Reproduce word for word the part of the stamp-printing text below that runs from "The separation of" up to and including "mechanical devices etc.".

TEXT PROVIDED: Begin

Transferring the mask material from the raised surface of the relief structure to the substrate creates a pattern of the mask material on the substrate and correspondingly forms a pattern of open area on the substrate. Transferring may also be referred to as printing. Contacting the mask material on the raised surface to the substrate transfers the mask material, such that the pattern of mask material forms when the stamp is separated from the substrate. In one embodiment, all or substantially all the mask material positioned on the raised surface(s) transfer to the substrate. Transferring the particulate composition from the raised surface of the relief structure to the substrate creates a pattern of the particulate composition on the substrate. Contacting the particulate composition on the raised surface to the substrate transfers the particulate composition forming a pattern on the substrate when the stamp is separated from the substrate. In one embodiment, all or substantially all the particulate composition positioned on the raised surface(s) transfer to the substrate.
Optionally, pressure may be applied to the stamp to assure contact and complete transfer of the functional material or the mask material to the substrate. Suitable pressure used to transfer the material to the substrate is less than 5 lbs./cm2, preferably less than 1 lbs./cm2, more preferably 0.1 to 0.9 lbs./cm2, and most preferably about 0.5 lbs./cm2. Transfer of the material to the substrate may be accomplished in any manner. Transferring the material may be by moving the relief surface of the stamp to the substrate, or by moving the substrate to the relief surface of the stamp, or by moving both the substrate and the relief surface into contact. In one embodiment, the material is transferred manually. In another embodiment, the transfer of the material is automated, such as, for example, by a conveyor belt; reel-to-reel process; directly-driven moving fixtures or pallets; chain, belt or gear-driven fixtures or pallets; a frictional roller; printing press; or a rotary apparatus.
The separation of the stamp from the substrate may be accomplished by any suitable means, including but not limited to peeling, gas jets, liquid jets, mechanical devices etc.
In embodiments using the mask material, after the pattern of mask material is formed on the substrate, the functional material (i.e., particulate composition) is applied to the substrate, in at least the open area or areas between the mask pattern. In one embodiment, the functional material is applied to cover the surface of the substrate, that is, over the mask pattern and the open area/s on the substrate. In another embodiment, the functional material is applied selectively to cover at least the open area or areas on the substrate (where no pattern of mask material resides). The functional material can be applied to the substrate by any suitable method described previously.
In embodiments in which the particulate composition is directly printed pattern-wise, after the particulate composition has been applied to the substrate, the particulate composition can be dried to remove some or all of the liquid (solvent or carrier) prior to subsequent steps, such as removal of the mask pattern from the substrate, and treating. Drying may be accomplished in any manner, including, using gas jets, blotting with an absorbent material, evaporation at room temperature or an elevated temperature, etc. In one embodiment, the particulate composition is substantially free liquid and forms a film on the surface of the substrate. The pattern of particulate composition on the substrate is then treated with charged gas to remove the dispersing agent and induction heating to form functionalized paths of the particulate on the substrate.

TEXT PROVIDED: End
INFORMATION GIVEN: Begin

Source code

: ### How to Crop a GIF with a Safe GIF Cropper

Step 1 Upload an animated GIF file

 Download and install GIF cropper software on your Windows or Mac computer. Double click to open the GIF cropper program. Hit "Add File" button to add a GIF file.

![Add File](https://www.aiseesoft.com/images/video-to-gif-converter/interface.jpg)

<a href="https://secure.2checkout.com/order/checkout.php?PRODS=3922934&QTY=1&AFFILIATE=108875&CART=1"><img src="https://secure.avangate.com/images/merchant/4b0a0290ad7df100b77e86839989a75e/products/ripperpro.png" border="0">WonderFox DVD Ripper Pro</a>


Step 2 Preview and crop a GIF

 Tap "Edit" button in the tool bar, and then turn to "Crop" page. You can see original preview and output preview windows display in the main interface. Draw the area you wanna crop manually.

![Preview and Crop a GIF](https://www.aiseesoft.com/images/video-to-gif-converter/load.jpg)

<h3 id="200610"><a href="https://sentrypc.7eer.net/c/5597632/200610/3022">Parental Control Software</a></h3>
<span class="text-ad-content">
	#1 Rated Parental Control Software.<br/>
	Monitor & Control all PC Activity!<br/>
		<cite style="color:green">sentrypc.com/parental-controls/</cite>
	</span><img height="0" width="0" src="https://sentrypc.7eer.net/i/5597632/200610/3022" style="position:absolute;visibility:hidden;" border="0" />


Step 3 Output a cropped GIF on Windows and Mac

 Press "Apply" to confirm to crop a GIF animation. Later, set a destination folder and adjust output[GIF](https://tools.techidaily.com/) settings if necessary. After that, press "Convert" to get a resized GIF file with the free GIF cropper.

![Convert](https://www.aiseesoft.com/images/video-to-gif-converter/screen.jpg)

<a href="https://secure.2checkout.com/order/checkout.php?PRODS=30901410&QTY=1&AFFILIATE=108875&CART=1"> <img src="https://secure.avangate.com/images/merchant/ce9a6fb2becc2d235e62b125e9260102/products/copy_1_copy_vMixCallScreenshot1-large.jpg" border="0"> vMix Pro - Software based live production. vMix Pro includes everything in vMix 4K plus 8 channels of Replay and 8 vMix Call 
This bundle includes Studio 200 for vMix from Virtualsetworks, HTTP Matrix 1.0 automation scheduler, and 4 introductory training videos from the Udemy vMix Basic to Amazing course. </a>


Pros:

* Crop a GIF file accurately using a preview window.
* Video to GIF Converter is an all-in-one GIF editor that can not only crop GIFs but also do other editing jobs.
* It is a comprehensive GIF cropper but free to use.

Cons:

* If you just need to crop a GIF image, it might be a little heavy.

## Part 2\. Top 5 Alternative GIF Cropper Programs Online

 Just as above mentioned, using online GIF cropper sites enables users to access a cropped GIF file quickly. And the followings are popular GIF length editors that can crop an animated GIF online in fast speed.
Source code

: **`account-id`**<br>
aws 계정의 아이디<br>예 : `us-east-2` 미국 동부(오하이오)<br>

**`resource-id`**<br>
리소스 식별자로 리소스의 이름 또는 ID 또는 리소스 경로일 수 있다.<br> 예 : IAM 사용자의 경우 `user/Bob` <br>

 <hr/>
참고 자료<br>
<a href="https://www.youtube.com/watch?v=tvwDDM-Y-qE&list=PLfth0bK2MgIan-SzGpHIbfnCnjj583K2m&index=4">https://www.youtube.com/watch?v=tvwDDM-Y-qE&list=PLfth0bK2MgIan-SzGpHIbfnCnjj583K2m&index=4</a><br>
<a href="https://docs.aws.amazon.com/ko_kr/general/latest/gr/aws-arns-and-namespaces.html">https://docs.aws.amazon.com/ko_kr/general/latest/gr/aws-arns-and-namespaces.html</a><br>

INFORMATION GIVEN: End

- _SOLUTION FOR THIS TASK_:
The separation of the stamp from the substrate may be accomplished by any suitable means, including but not limited to peeling, gas jets, liquid jets, mechanical devices etc.